Éloge de l’âge (Christian Combaz)

« La seule attitude digne face à l’échéance est celle que l’on adopte dans une salle d’attente, quand on n’a pas le cœur de lire une revue. Elle consiste à regarder devant soi calmement. » (p. 16)

« La vieillesse est un âge où, par bonheur, la fatigue des cellules vous délivre de mille soucis ennuyeux : séduire, conquérir, écraser ses adversaires, exercer un pouvoir, promouvoir la vérité sont de moins en moins nécessaire. On s’en lasse. On n’est plus très sûr que le pouvoir soit amusant, ni que la vérité soit bonne à dire. » (p. 41)

« Contraindre les vieillards à participer à notre agitation le plus longtemps possible, jusqu’à la limite de leurs forces, c’est avoir une très haute idée du jeu qu’on leur propose. Il est d’usage de prétendre que rien ne vaut la vie, mais après tout qu’en savons-nous ? Ceux qui l’ont vécue si longtemps ne sont-ils pas mieux placés que nous pour en juger ? » (p. 44)

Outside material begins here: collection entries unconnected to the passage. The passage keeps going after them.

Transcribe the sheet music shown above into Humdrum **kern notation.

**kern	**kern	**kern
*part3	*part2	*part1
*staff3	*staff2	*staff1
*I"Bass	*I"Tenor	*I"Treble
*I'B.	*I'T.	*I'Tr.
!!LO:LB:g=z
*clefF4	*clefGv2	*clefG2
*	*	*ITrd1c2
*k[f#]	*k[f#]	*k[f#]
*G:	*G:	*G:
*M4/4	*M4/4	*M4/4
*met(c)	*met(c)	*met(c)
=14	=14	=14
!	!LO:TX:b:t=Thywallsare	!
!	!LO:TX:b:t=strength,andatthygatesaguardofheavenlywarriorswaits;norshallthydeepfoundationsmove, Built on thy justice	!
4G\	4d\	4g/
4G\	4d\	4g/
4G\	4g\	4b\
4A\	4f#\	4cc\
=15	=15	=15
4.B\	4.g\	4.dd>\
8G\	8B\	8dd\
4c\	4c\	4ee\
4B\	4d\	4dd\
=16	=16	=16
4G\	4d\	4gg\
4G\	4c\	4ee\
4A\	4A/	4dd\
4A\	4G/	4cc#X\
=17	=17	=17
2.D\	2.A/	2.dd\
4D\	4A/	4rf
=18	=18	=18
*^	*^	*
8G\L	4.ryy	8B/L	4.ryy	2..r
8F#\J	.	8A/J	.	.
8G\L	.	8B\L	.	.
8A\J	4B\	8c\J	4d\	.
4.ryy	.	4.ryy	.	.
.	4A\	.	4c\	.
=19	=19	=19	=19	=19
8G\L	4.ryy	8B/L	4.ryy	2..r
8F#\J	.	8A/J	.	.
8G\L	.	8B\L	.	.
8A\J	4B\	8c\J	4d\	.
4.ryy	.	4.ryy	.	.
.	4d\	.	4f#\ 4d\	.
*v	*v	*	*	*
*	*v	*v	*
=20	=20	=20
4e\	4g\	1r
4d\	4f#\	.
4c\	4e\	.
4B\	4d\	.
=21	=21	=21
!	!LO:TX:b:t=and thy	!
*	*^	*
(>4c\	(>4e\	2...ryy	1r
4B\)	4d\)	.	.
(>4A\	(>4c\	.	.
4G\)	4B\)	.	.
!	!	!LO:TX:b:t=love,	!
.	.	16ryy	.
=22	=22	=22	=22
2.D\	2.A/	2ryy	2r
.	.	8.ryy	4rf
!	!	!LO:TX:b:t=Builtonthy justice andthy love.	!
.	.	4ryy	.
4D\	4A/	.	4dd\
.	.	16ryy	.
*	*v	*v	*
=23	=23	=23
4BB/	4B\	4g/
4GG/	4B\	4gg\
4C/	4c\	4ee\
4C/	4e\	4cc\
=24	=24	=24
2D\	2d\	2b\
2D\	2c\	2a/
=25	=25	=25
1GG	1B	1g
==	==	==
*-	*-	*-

« La pauvreté d’un homme n’est jamais telle, dans l’âge adulte, qu’il doive perdre son nom. À l’hospice, c’est le cas. La personnalité du pensionnaire est si menacée, par l’institution et par le groupe, qu’il développe des réflexes maladifs de défense dont la plupart n’ont rien à voir avec ce qu’on pourrait appeler le gâtisme et ressortissent plutôt de la névrose concentrationnaire. » (p. 47)

« Grâce à Dieu, ces temps d’obscurantisme social sont révolus. Désormais, il y a un deuxième salaire à la maison, les enfants vont à la crèche, on passe le mois d’août au bord de la mer, on change de voiture l’année prochaine et grand-mère est dans une maison de retraite où l’on s’occupe très bien d’elle. » (p. 49)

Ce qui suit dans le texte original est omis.